Aquilegia kamelinii

Scientific classification
- Kingdom: Plantae
- Clade: Tracheophytes
- Clade: Angiosperms
- Clade: Eudicots
- Order: Ranunculales
- Family: Ranunculaceae
- Genus: Aquilegia
- Species: A. kamelinii
- Binomial name: Aquilegia kamelinii Erst, Shaulo & Shmakov

= Aquilegia kamelinii =

- Genus: Aquilegia
- Species: kamelinii
- Authority: Erst, Shaulo & Shmakov

Species of flowering plant

Aquilegia kamelinii is a perennial flowering plant in the family Ranunculaceae, native to northeastern China and the Russian Far East.

==Description==
Aquilegia kamelinii is a perennial herbaceous plant growing to 25–40 cm. The stems are erect, branched at the top, and smooth or covered with simple and glandular hairs, with the remains of previous years' leaves at the base. The basal leaves are 12–20 cm long, smooth, and ternate or biternate, with downy stalks measuring 6–15 cm. The leaflets are egg-shaped and slightly pointed, with 2–7 rounded teeth along the edge. The flowers are drooping, covered with downy hairs, and measure 3–3.5 cm long by 2.5–4 cm across. The sepals are oval, 1.5–2.5 cm long, and blue or lilac-blue. The petals are purple or lilac-blue and 2–2.5 cm long, with thin, truncated nectar spurs measuring 1–1.5 cm in length. The stamens extend beyond the petals and are 3–5 mm long.

==Taxonomy==
Aquilegia kamelinii was formally described by the Russian botanists Andrey S. Erst, Dmitry N. Shaulo, and Alexander I. Shmakov in 2013, from a type specimen collected on 4 July 1981 from rocks on the bank of the Amur River near Ignashino, Skovorodinsky District, Amur Oblast, on the Russian border with China. It is a stable species of hybrid origin, intermediate between Aquilegia viridiflora, Aquilegia borodinii, and Aquilegia turczaninowii. It is also closely related to Aquilegia hebeica. However, there is some doubt that molecular evidence supports its classification as a separate species rather than as a part of the A. viridiflora species complex.

===Etymology===
The specific epithet kamelinii honours the Russian botanist Rudolf Kamelin, for his contributions to botanical genetics, taxonomy, and other areas of botanical science.

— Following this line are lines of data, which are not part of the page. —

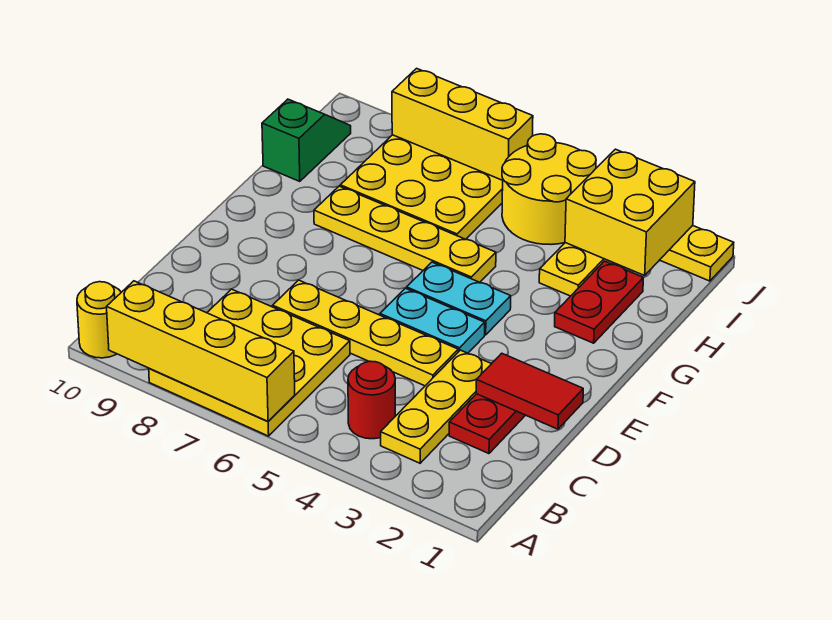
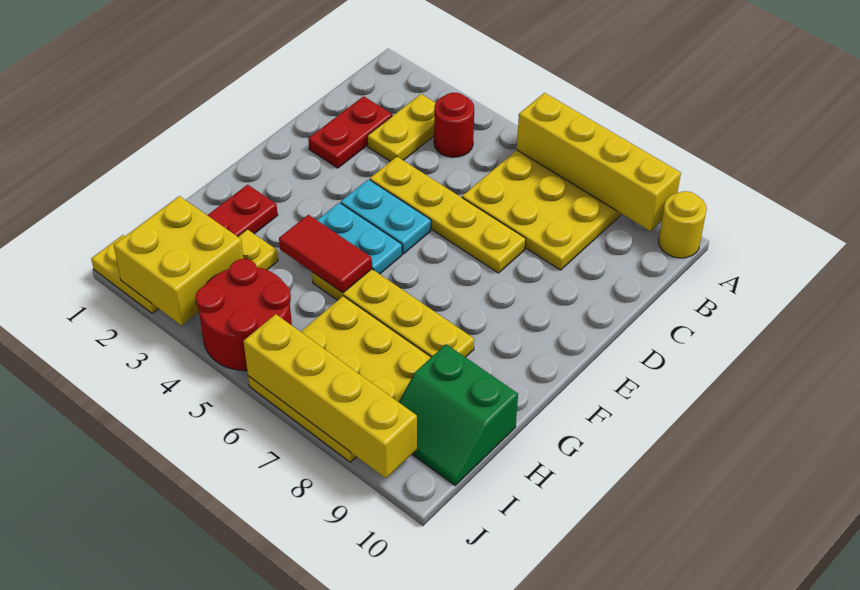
yellow plate B3:D3 level 1 -> yellow plate B3:C3 level 1
red tile D1:D2 level 2 -> red tile G4:G5 level 2
green slope H10:I10 level 1 top H -> green slope H9:I10 level 1 top H
yellow round brick I4:J5 level 1 -> red round brick I4:J5 level 1
yellow brick J6:J8 level 2 -> yellow brick J6:J9 level 2

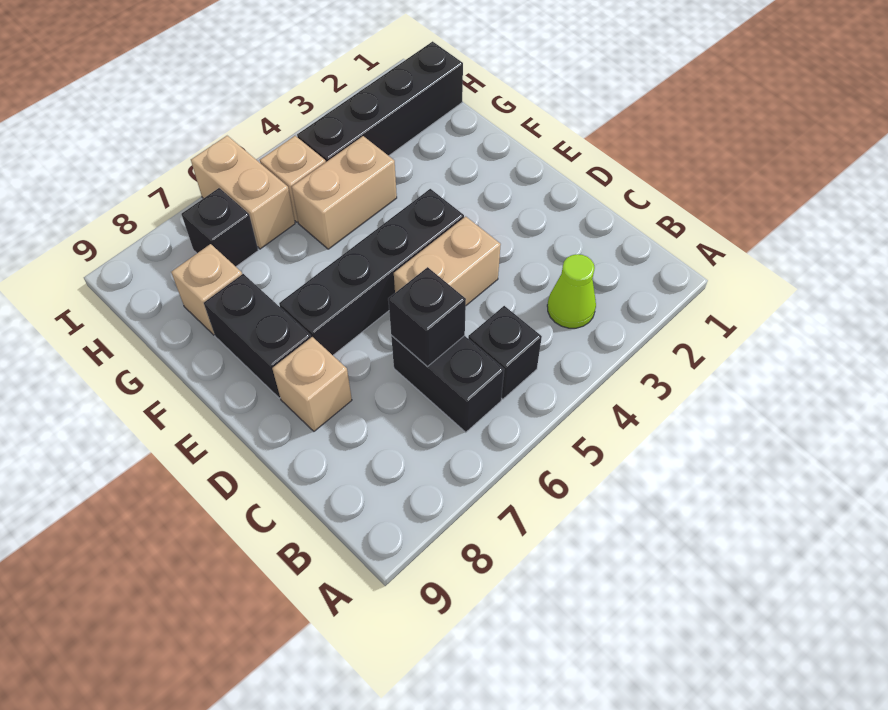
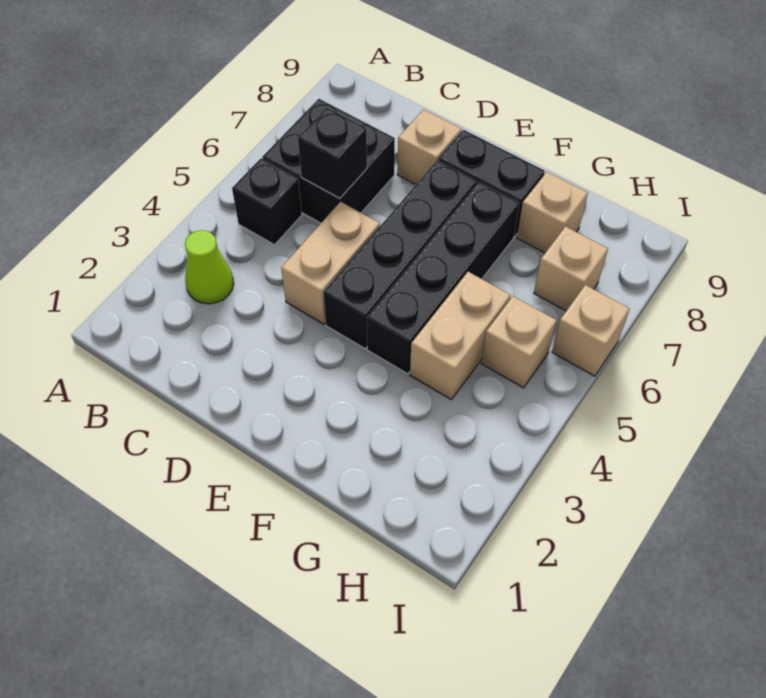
black brick B6:C6 level 1 -> black brick B6:C7 level 1
black brick H1:H4 level 1 -> black brick F4:F7 level 1
tan brick H6:I6 level 1 -> tan brick I6 level 1
black brick H7 level 1 -> tan brick H7 level 1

==Distribution and habitat==
Aquilegia kamelinii grows on rocky outcrops along the banks of the stretch of the Amur River that forms the border between Amur Oblast in Russia and Heilongjiang Province in China. There is also a specimen, collected in 1930 and later identified as A. kamelinii, from Acheng, Harbin, further south in Heilongjiang.

==Conservation==
As of January 2025, the species has not been assessed for the IUCN Red List.